Copy all records exactly, excluding images.

=-=-=-=-=

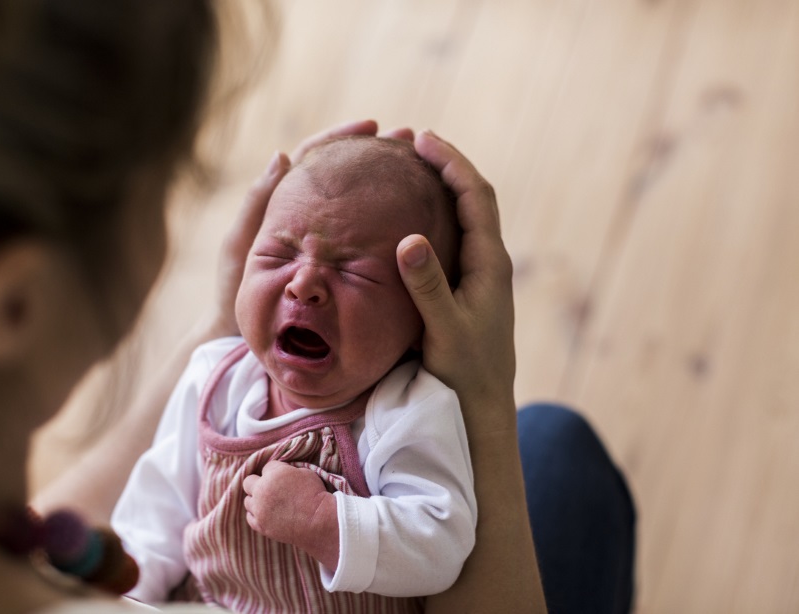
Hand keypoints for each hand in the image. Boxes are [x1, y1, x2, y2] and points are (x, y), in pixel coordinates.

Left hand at [210, 120, 411, 336]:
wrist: (241, 334)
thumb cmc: (235, 291)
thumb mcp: (241, 245)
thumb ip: (257, 204)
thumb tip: (283, 155)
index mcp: (285, 203)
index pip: (317, 157)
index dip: (342, 138)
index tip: (372, 126)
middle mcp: (311, 216)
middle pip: (346, 174)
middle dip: (377, 154)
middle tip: (409, 140)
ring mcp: (328, 240)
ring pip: (360, 204)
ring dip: (388, 183)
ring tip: (420, 170)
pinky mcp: (340, 264)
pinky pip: (366, 238)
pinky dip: (387, 222)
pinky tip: (413, 217)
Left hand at [242, 461, 339, 569]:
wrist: (319, 521)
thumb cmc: (315, 495)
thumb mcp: (304, 472)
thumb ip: (287, 470)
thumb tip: (281, 473)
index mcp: (273, 474)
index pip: (267, 467)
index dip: (276, 471)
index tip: (284, 478)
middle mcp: (261, 490)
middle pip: (248, 482)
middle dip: (258, 482)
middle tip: (271, 488)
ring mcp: (259, 509)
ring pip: (248, 501)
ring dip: (256, 500)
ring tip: (270, 503)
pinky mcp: (260, 525)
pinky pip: (250, 517)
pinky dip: (256, 514)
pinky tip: (267, 514)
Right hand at [396, 130, 515, 432]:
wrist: (483, 405)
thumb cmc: (465, 371)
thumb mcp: (443, 330)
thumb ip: (427, 286)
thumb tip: (409, 239)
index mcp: (490, 263)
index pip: (476, 196)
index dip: (451, 162)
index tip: (421, 138)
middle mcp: (490, 262)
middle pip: (473, 198)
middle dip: (446, 165)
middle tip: (412, 142)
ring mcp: (481, 275)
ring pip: (465, 216)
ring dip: (442, 187)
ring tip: (410, 168)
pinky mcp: (469, 288)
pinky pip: (455, 237)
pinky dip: (436, 215)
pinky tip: (411, 218)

=-=-=-=-=

▶ **Reply to the task**
Hand keypoints for each hand in the image. Boxes are [x1, y1, x2, y2] and points are (x, y), in pixel coordinates.

Left hand at [210, 120, 411, 336]:
wrist: (241, 334)
thumb cmc: (235, 291)
thumb mcp: (241, 245)
thumb ip: (257, 204)
thumb tip: (283, 155)
index mcp: (285, 203)
index pip: (317, 157)
index dip: (342, 138)
index tip: (372, 126)
middle mcp: (311, 216)
middle pip: (346, 174)
middle dip: (377, 154)
middle tip: (409, 140)
ring mcp: (328, 240)
ring pip: (360, 204)
ring dip: (388, 183)
ring tip: (420, 170)
pinky mcp: (340, 264)
pinky pip: (366, 238)
pinky dip: (387, 222)
pinky tip: (413, 217)
Left hand at [242, 461, 339, 569]:
wrist: (319, 521)
thumb cmc: (315, 495)
thumb mcp: (304, 472)
thumb ip: (287, 470)
thumb tip: (281, 473)
index mcp: (273, 474)
index pip: (267, 467)
index dip: (276, 471)
index tip: (284, 478)
middle mcp: (261, 490)
middle pip: (248, 482)
middle dip: (258, 482)
middle tip: (271, 488)
ring mcp: (259, 509)
ring pip: (248, 501)
ring dip: (256, 500)
ring tip: (270, 503)
pinky mcp: (260, 525)
pinky pip: (250, 517)
pinky dip: (256, 514)
pinky tip: (267, 514)
Right hand at [396, 130, 515, 432]:
wrist: (483, 405)
thumb cmc: (465, 371)
thumb mcp: (443, 330)
thumb ip: (427, 286)
thumb tip: (409, 239)
index mcp: (490, 263)
index pip: (476, 196)
index dip: (451, 162)
index tip: (421, 138)
middle mcp: (490, 262)
middle pip: (473, 198)
middle dip: (446, 165)
middle tip: (412, 142)
ring mcp: (481, 275)
ring pip: (465, 216)
ring dip: (442, 187)
ring tip: (410, 168)
pinky mcp: (469, 288)
pinky pip: (455, 237)
pinky dip: (436, 215)
pinky tip: (411, 218)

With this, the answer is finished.